Хундинг. Эскиз костюма Карла Эмиля Дёплера для оперы «Валькирия». 1876 год
Однако по-настоящему мода рисовать викингов в рогатых шлемах началась с немецкого художника Карла Эмиля Дёплера, в 1875–1876 годах работавшего над эскизами костюмов для постановки оперного цикла Вагнера «Кольцо нибелунга». Он много времени потратил на изучение археологических находок и исторического вооружения в музеях Германии и в результате создал некую фантазию на средневековую тему, снабдив отрицательных персонажей Гунтера («Гибель богов») и Хундинга («Валькирия») коровьими рогами.
Ричард I
В 1851–1856 годах на частные пожертвования лондонцев, собравших 5000 фунтов (сегодня это около 452 000 фунтов), рядом с Вестминстерским дворцом был установлен памятник Ричарду Львиное Сердце работы итальянского скульптора Карло Марокетти. Постамент украшен двумя рельефными панелями, изображающими бой с сарацинами при Аскалоне (в 1192 году, во время Третьего крестового похода, Ричард отвоевал этот палестинский город у султана Салах-ад-Дина) и помилование трубадура Бертрана де Борна (который сначала призывал баронов к борьбе против короля, а затем, увидев его подвиги, изменил свое отношение и заслужил королевское прощение) — в знак того, что Ричард I являет собой образ не только воинственной мужественности, но и великодушия.
Для британцев Ричард Львиное Сердце стал иконой рыцарства и храбрости. Его личный герб (три золотых льва на красном фоне) стал королевским гербом Англии. Во всех школьных учебниках истории Ричард I описан как верный крестоносец и мужественный военачальник, воевавший против арабов и победивший в многочисленных сражениях, а также самый мудрый и добрый король Англии. В балладах о Робин Гуде «хороший король Ричард» возвращает крестьянам и бедным рыцарям земли, незаконно отобранные его братом, жадным и тщеславным принцем Джоном. Более того, он становится личным покровителем честного разбойника и защищает его от шерифа Ноттингема.

Исходные записи:
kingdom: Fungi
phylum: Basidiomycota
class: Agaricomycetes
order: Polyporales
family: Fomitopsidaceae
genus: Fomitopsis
---
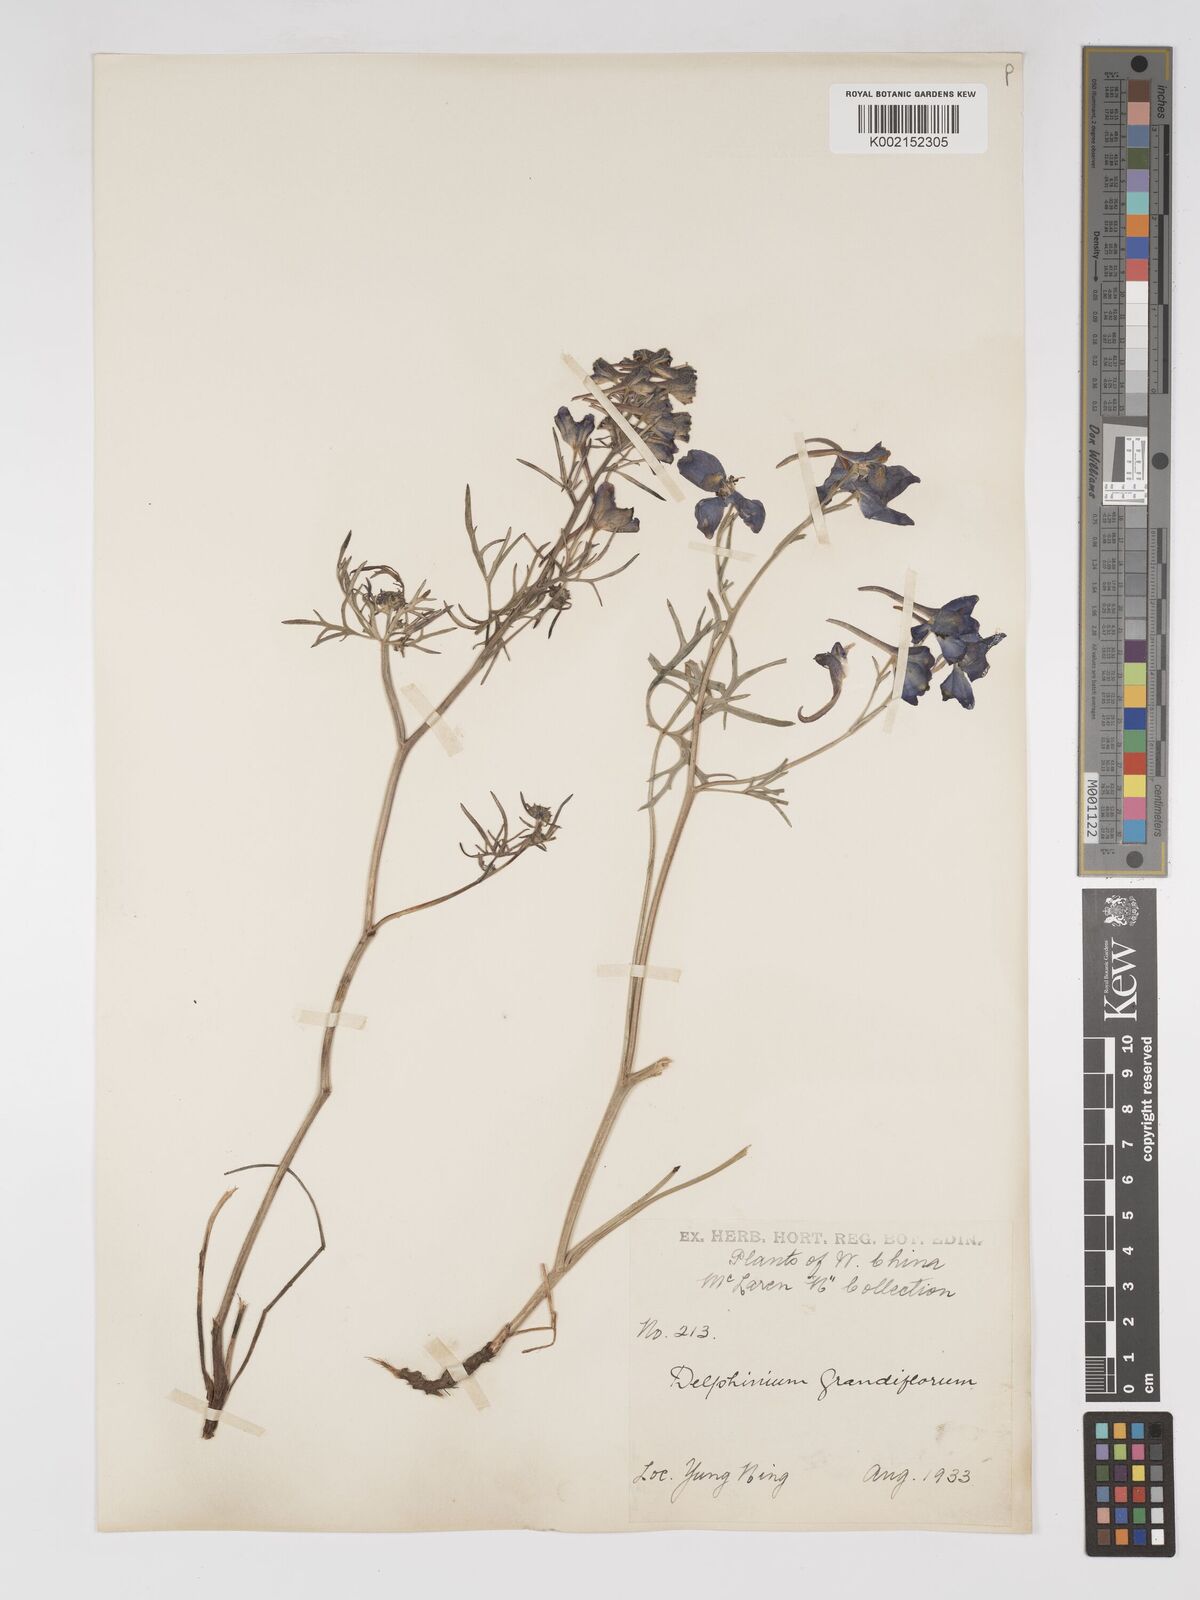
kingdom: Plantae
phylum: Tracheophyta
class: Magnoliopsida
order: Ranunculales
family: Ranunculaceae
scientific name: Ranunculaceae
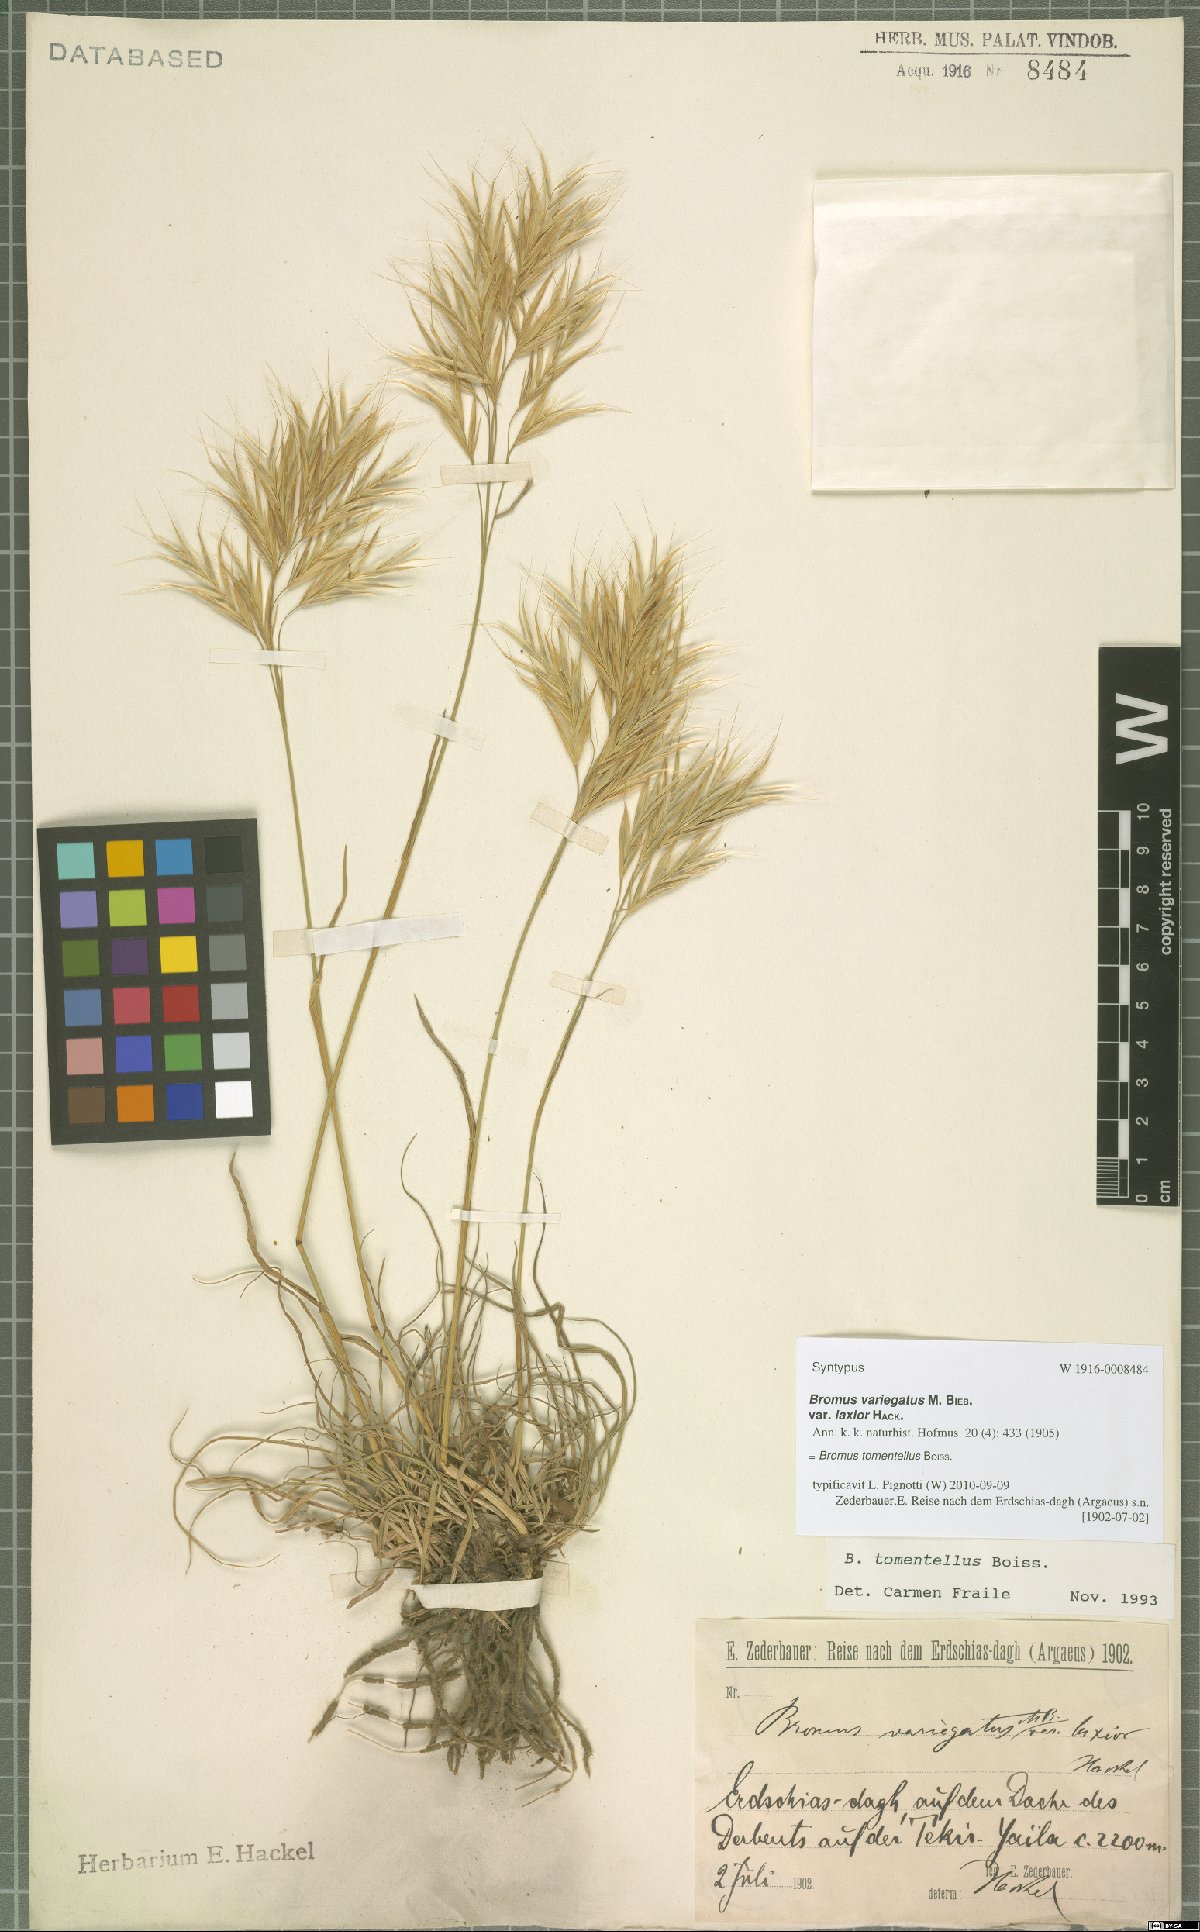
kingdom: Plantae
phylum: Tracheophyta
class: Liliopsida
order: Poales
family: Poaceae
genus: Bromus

Что нужно сделать:
- A) Какой скульптор, согласно тексту, создал памятник Ричарду Львиное Сердце рядом с Вестминстерским дворцом?
- B) Выпишите из текста все названия опер и оперных циклов.
- C) Переведите на английский язык предложение из текста: «Его личный герб (три золотых льва на красном фоне) стал королевским гербом Англии».

Ответы к заданиям:
- A) Итальянский скульптор Карло Марокетти.

- B) «Валькирия», «Кольцо нибелунга», «Гибель богов».

- C) His personal coat of arms (three golden lions on a red background) became the royal coat of arms of England.